- **The task**
Return exactly the span of lines in the following data that opens with the line containing "(uuid 9049f2e9-2781-4d0e-a801-52039d6c0e95)" and closes with the line containing "(wire (pts (xy 97.79 72.39)". Include nothing else.

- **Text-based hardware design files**
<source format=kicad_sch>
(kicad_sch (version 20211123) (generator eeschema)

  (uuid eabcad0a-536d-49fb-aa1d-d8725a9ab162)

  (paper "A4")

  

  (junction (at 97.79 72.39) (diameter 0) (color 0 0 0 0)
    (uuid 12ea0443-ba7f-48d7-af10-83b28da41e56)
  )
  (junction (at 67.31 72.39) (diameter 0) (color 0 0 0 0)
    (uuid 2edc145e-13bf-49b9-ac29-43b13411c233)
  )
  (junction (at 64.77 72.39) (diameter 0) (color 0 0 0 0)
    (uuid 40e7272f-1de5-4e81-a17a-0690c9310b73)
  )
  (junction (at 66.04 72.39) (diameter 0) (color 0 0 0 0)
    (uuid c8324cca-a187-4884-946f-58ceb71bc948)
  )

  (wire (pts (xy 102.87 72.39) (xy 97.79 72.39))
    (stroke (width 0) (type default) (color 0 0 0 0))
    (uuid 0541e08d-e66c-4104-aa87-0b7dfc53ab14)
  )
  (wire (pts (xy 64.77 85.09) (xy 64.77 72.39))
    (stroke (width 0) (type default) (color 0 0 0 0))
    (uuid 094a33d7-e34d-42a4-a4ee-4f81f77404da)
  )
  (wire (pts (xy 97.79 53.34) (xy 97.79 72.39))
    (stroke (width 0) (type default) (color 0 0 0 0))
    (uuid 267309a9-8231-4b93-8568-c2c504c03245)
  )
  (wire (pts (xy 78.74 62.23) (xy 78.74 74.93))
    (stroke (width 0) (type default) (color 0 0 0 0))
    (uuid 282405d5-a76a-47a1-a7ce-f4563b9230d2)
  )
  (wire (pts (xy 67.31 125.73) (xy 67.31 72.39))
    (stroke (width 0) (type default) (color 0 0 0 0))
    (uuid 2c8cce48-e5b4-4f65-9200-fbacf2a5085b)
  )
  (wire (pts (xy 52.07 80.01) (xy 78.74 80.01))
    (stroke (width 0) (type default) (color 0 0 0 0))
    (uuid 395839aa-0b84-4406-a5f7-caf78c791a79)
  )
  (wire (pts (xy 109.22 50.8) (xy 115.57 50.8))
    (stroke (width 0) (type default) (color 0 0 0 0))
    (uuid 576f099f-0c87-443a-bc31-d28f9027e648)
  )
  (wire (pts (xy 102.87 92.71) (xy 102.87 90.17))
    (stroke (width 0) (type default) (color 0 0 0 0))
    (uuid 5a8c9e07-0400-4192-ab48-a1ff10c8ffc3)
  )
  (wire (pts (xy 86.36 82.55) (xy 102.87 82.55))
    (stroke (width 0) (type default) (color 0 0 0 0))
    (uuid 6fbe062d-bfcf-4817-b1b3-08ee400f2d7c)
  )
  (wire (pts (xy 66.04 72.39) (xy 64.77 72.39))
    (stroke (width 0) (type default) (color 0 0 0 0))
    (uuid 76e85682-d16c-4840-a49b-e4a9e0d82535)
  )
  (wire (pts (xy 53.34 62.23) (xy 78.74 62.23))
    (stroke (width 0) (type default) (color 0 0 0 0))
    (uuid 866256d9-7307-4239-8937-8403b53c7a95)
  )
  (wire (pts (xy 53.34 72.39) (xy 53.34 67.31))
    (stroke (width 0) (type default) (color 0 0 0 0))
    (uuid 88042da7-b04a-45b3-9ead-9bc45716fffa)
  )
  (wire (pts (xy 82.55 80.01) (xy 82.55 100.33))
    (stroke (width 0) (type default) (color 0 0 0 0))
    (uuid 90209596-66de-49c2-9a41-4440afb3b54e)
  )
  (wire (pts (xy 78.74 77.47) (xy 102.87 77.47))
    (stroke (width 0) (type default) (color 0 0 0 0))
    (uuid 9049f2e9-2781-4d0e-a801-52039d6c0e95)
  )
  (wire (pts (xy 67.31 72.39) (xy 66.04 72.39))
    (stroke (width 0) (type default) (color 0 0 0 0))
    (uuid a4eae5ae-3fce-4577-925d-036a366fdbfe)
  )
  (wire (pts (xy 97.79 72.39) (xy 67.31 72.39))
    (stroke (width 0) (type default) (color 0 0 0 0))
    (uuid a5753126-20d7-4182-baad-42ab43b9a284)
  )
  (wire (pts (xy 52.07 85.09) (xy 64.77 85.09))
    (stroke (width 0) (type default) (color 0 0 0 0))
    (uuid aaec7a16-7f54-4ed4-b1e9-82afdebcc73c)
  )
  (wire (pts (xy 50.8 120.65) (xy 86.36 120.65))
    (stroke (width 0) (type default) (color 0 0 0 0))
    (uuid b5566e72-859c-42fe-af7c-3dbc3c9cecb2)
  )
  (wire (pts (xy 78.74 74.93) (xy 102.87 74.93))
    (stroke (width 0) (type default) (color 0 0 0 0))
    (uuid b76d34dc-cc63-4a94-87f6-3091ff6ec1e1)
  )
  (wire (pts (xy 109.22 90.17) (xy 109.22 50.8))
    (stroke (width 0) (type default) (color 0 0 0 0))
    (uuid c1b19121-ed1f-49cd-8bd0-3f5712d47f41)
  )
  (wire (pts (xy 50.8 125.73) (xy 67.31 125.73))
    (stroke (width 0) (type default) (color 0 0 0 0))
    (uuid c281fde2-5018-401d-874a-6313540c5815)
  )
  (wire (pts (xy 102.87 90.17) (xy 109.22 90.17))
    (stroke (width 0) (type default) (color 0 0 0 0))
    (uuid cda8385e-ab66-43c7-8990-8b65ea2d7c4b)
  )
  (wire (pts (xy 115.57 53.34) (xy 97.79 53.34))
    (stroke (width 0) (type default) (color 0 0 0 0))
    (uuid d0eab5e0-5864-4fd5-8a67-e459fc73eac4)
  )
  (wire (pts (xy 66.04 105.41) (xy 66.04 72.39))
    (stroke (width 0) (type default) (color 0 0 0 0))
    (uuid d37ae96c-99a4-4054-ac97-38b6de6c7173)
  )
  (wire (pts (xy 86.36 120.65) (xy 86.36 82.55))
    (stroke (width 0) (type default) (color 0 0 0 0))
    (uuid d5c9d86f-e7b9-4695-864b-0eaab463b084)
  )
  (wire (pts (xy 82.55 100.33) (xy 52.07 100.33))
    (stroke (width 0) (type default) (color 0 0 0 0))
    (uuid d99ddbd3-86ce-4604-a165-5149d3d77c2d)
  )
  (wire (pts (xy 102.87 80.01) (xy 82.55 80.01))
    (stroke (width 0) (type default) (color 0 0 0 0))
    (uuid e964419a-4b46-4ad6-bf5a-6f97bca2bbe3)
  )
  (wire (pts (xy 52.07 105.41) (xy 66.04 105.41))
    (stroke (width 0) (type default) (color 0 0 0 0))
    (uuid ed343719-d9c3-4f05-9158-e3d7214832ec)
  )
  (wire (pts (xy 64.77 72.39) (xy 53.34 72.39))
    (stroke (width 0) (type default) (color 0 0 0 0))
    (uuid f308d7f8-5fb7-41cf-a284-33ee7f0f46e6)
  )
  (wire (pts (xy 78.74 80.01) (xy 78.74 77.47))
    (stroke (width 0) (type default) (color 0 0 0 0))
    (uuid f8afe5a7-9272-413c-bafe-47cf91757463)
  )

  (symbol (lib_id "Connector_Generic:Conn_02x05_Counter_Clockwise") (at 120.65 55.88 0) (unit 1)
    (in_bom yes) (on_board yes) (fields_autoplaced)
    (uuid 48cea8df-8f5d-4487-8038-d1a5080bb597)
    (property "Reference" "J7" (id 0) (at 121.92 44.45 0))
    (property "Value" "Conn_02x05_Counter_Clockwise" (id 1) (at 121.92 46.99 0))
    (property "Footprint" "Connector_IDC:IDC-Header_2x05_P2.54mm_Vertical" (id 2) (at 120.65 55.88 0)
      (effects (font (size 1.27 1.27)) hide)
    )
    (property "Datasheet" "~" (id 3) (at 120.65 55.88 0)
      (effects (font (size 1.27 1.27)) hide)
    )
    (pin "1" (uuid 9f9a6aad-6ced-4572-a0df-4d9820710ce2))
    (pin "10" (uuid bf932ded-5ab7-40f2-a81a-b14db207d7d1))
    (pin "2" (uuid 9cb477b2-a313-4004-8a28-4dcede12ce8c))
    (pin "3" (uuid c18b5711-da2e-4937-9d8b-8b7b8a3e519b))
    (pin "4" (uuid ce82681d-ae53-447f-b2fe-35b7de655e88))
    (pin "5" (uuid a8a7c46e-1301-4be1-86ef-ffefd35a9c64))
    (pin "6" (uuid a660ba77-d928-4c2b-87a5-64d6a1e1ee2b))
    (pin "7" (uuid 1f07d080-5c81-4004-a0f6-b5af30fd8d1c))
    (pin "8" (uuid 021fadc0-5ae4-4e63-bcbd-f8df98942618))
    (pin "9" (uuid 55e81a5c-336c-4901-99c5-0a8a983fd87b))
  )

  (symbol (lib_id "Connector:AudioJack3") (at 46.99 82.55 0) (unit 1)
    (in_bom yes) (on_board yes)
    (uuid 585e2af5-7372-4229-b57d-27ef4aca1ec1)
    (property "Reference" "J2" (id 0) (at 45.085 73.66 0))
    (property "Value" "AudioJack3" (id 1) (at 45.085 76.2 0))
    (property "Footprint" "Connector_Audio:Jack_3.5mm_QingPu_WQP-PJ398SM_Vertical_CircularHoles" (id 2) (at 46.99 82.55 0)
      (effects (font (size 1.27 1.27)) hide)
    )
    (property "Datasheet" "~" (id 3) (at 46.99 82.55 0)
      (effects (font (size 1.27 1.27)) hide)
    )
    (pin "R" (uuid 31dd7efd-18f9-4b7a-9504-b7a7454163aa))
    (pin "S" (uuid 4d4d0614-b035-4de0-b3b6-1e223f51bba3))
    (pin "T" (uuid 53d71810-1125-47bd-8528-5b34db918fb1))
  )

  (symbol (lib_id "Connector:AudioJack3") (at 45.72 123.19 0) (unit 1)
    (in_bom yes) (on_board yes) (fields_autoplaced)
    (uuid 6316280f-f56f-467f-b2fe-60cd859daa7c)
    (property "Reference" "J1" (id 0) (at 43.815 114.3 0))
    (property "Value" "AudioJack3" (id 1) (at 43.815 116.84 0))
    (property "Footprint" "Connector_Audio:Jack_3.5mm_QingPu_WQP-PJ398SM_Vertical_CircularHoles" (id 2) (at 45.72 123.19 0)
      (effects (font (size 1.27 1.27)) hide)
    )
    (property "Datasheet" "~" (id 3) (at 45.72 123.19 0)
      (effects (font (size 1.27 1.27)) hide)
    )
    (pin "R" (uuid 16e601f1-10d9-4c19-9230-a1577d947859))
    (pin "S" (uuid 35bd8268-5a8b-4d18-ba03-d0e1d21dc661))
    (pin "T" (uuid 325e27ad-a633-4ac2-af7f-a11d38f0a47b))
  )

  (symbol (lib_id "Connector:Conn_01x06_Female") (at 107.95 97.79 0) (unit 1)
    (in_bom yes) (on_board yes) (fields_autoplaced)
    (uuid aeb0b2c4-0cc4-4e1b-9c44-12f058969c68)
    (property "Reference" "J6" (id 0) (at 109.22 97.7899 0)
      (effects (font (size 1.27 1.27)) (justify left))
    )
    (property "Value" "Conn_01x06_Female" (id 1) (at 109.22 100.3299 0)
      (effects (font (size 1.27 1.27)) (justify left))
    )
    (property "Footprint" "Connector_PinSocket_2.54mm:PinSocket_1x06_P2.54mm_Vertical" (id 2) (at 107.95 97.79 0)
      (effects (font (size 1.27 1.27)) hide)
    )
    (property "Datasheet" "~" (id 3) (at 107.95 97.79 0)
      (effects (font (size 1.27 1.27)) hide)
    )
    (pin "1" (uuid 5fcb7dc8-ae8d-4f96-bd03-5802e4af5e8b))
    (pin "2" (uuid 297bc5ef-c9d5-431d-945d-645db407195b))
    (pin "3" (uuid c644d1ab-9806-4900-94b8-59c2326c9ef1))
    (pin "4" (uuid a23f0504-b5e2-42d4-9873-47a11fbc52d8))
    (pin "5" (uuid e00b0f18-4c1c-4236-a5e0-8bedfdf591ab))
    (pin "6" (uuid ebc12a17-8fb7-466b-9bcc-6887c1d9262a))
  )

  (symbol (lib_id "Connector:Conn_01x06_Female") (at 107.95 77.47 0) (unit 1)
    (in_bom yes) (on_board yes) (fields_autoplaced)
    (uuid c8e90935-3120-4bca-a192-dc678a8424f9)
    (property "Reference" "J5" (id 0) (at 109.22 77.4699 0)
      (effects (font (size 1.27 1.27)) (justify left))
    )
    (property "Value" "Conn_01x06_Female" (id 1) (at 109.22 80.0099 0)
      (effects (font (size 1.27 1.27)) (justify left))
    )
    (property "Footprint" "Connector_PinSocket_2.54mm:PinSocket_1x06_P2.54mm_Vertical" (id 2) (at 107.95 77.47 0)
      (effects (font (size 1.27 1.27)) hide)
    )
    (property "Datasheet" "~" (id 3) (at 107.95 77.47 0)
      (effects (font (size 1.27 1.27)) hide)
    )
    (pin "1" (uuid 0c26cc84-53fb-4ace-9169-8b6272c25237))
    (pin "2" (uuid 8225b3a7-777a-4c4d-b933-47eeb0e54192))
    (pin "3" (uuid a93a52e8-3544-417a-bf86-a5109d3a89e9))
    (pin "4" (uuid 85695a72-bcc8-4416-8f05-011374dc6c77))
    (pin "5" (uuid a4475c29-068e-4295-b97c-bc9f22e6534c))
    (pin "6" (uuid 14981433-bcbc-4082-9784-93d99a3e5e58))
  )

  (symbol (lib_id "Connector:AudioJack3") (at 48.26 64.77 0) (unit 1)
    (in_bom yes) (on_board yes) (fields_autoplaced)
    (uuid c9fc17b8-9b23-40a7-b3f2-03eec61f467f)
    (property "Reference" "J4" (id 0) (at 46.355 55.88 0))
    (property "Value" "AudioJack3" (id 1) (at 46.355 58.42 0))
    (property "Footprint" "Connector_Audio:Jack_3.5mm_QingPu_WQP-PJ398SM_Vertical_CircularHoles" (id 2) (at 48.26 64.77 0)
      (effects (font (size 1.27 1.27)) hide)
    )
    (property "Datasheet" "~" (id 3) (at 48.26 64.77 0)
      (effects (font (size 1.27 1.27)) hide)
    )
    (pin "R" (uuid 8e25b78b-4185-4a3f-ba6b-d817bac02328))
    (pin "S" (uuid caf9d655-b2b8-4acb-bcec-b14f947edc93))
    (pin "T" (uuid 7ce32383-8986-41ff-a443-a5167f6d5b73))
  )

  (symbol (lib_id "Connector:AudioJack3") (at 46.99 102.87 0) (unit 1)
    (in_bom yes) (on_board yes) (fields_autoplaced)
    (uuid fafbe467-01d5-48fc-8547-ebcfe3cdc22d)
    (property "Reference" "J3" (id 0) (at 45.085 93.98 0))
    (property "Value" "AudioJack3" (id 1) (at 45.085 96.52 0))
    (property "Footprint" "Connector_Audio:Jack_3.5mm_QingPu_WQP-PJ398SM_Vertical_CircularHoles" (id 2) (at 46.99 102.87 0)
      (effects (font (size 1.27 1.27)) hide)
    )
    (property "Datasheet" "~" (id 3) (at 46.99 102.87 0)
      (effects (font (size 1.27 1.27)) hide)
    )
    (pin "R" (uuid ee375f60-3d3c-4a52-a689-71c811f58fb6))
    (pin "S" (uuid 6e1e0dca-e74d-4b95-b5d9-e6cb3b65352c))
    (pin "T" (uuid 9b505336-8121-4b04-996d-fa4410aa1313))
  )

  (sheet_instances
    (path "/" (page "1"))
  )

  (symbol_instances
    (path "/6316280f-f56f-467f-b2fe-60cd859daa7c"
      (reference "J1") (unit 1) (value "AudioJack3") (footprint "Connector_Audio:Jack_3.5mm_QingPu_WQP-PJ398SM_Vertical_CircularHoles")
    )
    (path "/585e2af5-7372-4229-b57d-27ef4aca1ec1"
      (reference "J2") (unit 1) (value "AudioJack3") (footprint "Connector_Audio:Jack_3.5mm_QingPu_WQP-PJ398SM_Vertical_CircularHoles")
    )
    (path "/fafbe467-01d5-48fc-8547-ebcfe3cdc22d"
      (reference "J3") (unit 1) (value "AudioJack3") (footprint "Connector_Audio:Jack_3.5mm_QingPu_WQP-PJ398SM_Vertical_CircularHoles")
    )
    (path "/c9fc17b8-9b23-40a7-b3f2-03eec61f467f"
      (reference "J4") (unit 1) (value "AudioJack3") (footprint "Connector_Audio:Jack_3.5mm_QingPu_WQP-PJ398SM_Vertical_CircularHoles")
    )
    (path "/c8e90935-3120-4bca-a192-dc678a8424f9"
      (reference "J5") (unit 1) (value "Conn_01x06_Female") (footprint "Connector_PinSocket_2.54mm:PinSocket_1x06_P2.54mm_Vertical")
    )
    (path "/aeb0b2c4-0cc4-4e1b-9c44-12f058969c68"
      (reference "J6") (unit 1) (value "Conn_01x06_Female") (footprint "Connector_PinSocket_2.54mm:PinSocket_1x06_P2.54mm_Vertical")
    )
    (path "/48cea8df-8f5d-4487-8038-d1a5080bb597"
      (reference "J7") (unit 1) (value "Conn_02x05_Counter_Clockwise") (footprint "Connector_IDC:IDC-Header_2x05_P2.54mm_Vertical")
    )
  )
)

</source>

- **Solved exercise**
    (uuid 9049f2e9-2781-4d0e-a801-52039d6c0e95)
  )
  (wire (pts (xy 67.31 72.39) (xy 66.04 72.39))
    (stroke (width 0) (type default) (color 0 0 0 0))
    (uuid a4eae5ae-3fce-4577-925d-036a366fdbfe)
  )
  (wire (pts (xy 97.79 72.39) (xy 67.31 72.39))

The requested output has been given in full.